Search the material for lines containing the word "must", and copy each one.

━━ PROVIDED ENTRIES ━━

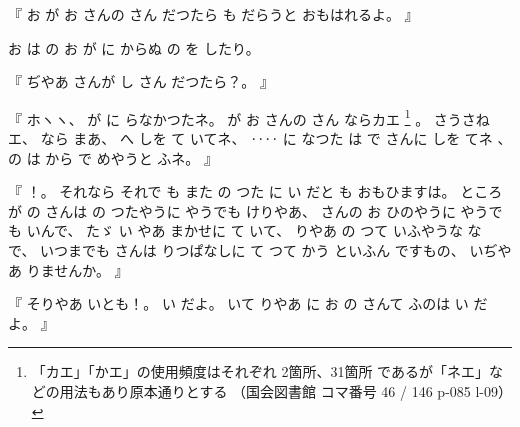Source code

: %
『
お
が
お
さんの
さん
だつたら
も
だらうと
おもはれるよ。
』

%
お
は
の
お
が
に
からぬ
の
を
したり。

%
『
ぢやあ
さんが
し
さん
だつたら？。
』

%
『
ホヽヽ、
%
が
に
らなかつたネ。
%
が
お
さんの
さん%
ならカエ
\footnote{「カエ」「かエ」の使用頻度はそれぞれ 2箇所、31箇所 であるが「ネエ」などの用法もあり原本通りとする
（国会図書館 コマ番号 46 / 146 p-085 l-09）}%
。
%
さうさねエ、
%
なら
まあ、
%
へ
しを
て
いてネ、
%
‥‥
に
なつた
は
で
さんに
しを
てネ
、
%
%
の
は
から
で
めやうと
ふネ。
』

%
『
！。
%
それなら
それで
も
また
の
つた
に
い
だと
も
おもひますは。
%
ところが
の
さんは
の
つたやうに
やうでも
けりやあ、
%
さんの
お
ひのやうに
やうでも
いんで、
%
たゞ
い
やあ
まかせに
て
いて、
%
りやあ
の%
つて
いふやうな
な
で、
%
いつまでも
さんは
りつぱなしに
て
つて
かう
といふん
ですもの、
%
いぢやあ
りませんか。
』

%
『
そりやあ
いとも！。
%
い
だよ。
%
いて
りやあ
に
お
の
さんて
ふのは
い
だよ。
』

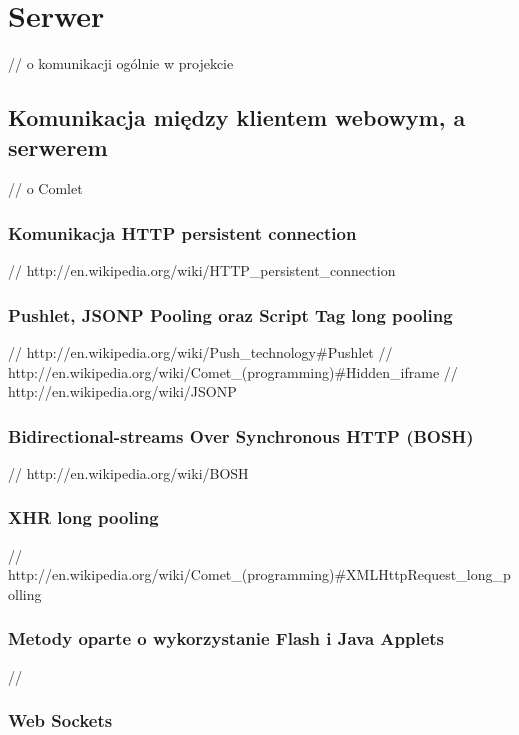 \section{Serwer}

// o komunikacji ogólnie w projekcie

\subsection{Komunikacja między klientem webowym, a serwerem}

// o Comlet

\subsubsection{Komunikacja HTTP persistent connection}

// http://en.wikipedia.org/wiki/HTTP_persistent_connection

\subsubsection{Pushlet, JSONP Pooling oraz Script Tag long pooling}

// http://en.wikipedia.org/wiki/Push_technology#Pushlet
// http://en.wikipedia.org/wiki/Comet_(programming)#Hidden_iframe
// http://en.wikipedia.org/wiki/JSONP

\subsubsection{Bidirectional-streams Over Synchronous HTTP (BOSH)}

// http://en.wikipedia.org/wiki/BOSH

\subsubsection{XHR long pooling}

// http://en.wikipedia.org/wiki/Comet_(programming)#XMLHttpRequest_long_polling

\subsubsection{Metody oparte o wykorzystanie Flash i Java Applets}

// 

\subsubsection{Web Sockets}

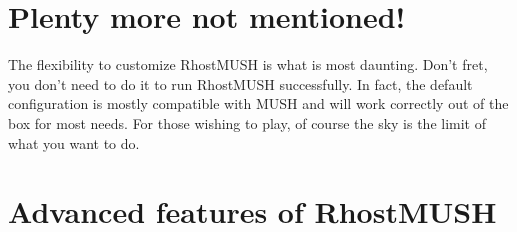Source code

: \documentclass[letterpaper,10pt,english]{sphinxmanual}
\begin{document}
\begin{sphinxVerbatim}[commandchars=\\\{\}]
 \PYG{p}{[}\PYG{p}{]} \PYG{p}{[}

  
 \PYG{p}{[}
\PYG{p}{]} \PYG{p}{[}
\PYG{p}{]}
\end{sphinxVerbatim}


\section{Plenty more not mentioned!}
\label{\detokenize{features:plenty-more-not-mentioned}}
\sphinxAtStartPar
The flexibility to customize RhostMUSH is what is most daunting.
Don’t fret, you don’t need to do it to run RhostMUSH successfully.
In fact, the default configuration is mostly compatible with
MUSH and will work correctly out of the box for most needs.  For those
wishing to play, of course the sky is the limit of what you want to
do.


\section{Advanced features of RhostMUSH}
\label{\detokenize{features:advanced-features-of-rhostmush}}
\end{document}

━━━
━━ PROVIDED ENTRIES ━━

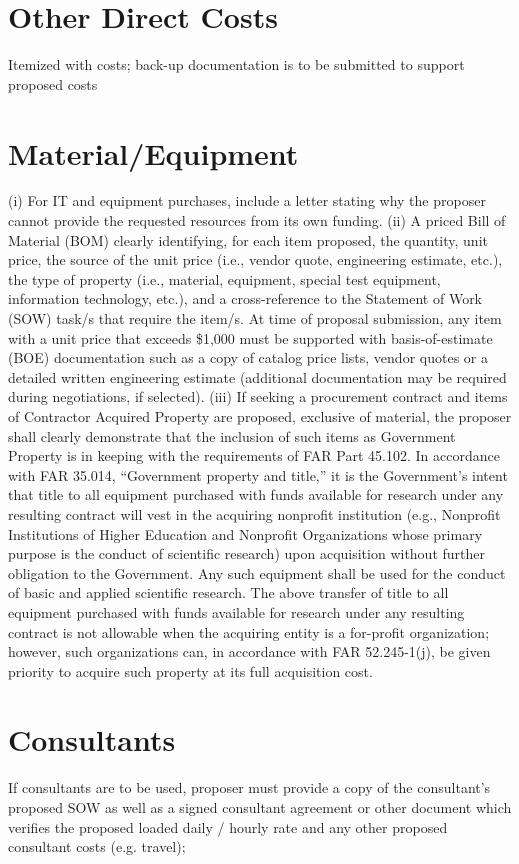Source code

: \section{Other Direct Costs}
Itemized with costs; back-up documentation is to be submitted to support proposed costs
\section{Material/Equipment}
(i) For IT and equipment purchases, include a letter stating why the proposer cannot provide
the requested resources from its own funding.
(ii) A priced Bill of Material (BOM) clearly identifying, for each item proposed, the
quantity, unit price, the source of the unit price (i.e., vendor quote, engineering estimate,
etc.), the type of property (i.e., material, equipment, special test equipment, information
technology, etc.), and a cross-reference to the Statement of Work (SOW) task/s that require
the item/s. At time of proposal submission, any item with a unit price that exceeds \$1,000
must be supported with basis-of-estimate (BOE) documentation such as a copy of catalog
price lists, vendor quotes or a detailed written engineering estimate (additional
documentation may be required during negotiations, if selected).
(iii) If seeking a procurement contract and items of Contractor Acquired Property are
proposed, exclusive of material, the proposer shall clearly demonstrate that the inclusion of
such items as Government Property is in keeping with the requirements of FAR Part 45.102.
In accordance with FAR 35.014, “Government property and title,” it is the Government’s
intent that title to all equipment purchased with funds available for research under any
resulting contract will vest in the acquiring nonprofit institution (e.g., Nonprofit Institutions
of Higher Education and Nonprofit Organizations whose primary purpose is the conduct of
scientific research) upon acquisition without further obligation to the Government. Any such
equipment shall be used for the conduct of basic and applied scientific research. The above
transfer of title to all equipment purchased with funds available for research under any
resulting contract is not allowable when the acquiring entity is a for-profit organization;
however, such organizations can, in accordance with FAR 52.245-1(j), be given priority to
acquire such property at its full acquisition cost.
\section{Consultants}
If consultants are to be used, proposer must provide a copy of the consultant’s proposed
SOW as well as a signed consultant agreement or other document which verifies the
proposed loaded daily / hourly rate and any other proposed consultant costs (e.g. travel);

━━━

## [EXERCISE ANSWER]
must be supported with basis-of-estimate (BOE) documentation such as a copy of catalog
If consultants are to be used, proposer must provide a copy of the consultant’s proposed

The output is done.